Wednesday, July 1, 2009

Maybe $400 grand will get their attention

... because a court-designated threat leaving a note for his future victims reading "I will kill you" was apparently too subtle.

A domestic abuse survivor who sued the Jonesville, N.C., police department that she claimed failed to enforce a protection order has settled with the city for $430,000. Unfortunately, the settlement doesn't require the city to admit any wrongdoing, which - bureacratically speaking - means they aren't compelled to actually change anything about how they handle DV cases.

The comments to this article on the Journal's Web site bring up victim-blaming (thankfully shot down promptly) and also a sort of defense of the husband/father in the case. He was "a hard-working, respectable and loving father" while the wife/mother (who filed the protection order) was "bitter" and "unfriendly," according to this commenter. Sure, he/she's right that none of us were there. But the facts show that a judge thought there was enough cause to issue the order in the first place, and that Richard Ellerbe DID stab to death his own daughter and wound his wife before killing himself.

In cases of alleged sexual assault or DV, I freely admit that I'm biased toward the alleged victim.

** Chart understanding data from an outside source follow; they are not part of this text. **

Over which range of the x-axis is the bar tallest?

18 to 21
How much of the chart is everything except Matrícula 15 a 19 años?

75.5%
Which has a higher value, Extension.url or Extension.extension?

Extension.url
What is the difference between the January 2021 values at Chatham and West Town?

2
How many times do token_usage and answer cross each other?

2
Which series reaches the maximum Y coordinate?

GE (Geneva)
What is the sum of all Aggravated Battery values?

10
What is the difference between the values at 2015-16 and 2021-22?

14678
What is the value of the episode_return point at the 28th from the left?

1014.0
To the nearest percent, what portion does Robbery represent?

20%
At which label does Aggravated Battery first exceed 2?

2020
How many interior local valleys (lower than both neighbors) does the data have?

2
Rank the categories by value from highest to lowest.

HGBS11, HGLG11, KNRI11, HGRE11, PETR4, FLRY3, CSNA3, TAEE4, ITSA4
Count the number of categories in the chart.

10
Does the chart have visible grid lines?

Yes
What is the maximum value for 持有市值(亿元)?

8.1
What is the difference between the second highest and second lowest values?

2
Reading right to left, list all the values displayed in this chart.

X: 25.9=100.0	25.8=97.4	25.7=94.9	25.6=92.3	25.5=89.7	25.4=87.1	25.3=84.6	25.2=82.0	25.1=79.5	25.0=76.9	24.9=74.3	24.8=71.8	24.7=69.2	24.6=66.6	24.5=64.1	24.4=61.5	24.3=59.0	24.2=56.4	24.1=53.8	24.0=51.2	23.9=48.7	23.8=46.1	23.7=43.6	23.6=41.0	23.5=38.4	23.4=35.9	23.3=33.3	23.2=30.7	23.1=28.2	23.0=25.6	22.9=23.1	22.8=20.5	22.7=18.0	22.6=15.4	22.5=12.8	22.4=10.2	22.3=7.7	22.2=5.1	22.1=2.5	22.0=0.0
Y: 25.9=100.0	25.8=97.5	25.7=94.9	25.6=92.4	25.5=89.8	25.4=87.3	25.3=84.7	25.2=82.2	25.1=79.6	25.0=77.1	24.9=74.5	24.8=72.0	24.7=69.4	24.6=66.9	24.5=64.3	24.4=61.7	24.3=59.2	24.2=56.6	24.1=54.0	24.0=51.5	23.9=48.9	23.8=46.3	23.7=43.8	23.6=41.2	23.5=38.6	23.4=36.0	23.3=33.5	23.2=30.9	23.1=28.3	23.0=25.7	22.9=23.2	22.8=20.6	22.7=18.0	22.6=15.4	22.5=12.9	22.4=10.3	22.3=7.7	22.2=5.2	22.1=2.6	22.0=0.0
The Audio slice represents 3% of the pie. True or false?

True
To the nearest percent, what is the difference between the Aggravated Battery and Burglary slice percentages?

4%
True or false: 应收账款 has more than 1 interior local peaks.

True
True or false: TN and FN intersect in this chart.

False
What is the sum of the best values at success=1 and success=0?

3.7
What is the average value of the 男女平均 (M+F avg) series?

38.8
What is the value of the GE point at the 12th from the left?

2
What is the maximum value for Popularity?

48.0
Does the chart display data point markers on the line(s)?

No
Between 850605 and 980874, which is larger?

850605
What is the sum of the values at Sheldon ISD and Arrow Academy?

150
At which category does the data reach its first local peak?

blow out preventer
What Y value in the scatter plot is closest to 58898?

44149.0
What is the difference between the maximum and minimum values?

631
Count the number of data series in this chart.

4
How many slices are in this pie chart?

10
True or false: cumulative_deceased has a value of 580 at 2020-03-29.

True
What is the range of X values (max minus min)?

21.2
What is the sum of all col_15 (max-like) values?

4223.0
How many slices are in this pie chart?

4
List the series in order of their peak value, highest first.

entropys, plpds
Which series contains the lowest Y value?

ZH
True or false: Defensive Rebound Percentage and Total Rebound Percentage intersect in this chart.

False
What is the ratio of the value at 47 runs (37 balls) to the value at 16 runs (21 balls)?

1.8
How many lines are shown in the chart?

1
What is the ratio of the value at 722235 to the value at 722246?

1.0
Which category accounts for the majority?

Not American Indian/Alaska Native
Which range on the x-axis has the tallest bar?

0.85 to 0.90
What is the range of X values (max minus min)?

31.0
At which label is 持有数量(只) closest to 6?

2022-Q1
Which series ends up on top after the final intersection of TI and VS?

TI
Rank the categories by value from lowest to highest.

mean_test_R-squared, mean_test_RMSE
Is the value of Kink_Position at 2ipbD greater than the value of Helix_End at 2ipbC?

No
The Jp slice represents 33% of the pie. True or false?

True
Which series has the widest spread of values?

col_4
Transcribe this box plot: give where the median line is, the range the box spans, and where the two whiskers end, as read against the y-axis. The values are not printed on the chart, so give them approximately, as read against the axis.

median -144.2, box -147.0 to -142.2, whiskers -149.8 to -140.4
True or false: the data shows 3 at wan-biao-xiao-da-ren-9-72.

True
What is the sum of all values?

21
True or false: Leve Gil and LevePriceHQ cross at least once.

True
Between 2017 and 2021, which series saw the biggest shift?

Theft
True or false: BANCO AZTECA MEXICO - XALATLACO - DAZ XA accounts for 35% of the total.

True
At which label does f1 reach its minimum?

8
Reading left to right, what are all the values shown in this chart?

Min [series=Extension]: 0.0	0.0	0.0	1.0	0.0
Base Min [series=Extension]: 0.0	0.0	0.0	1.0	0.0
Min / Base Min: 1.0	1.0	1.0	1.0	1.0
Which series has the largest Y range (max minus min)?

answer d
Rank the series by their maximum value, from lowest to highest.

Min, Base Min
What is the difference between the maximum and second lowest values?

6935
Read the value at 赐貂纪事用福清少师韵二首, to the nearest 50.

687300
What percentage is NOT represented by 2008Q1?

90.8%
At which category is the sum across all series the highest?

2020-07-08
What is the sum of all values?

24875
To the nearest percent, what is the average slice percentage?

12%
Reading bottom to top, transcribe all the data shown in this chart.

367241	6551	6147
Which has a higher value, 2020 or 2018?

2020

And I have to be aware of that bias, especially since I also personally know men who've been falsely accused of abusing their partners. While I can cite a handful of cases where men were railroaded, the overwhelming tendency is for law enforcement to blow off cases that involve violence against women (something I know both from personal experience and from national trends).

Any case involving intimate partner violence can be difficult for a cop to understand, because of their (the cases') nature. Why didn't you leave? Why did you talk to him? Why did you let him in your house? What was it that made you so scared of him? The answers to these questions can be impossible to articulate, and I can sympathize with police officers who are asked to build a case with only those answers as evidence.

But in this case, that wasn't all they had. I say again, a judge (a Yadkin County judge, at that) thought that the danger to Ms. Cockerham was real enough to warrant a restraining order. The Jonesville police failed to enforce that order even after repeated threats from Ms. Cockerham's estranged husband - whatever their reasons. (And trust me, it's not like Jonesville is the crime capital of the universe. Next to DV, their biggest problem is 15 year-olds shoplifting beer.) And now two people are dead, and a family devastated.

Hopefully, this will be a wake-up call to law enforcement agencies that seriously need to re-evaluate how they handle cases of partner violence - including DV and sexual assault, almost 90 percent of which are committed by someone known to the victim. They need to be educated that most of these cases aren't going to be as clear-cut as, say, a robbery. But they're still crimes, and their victims still deserve justice.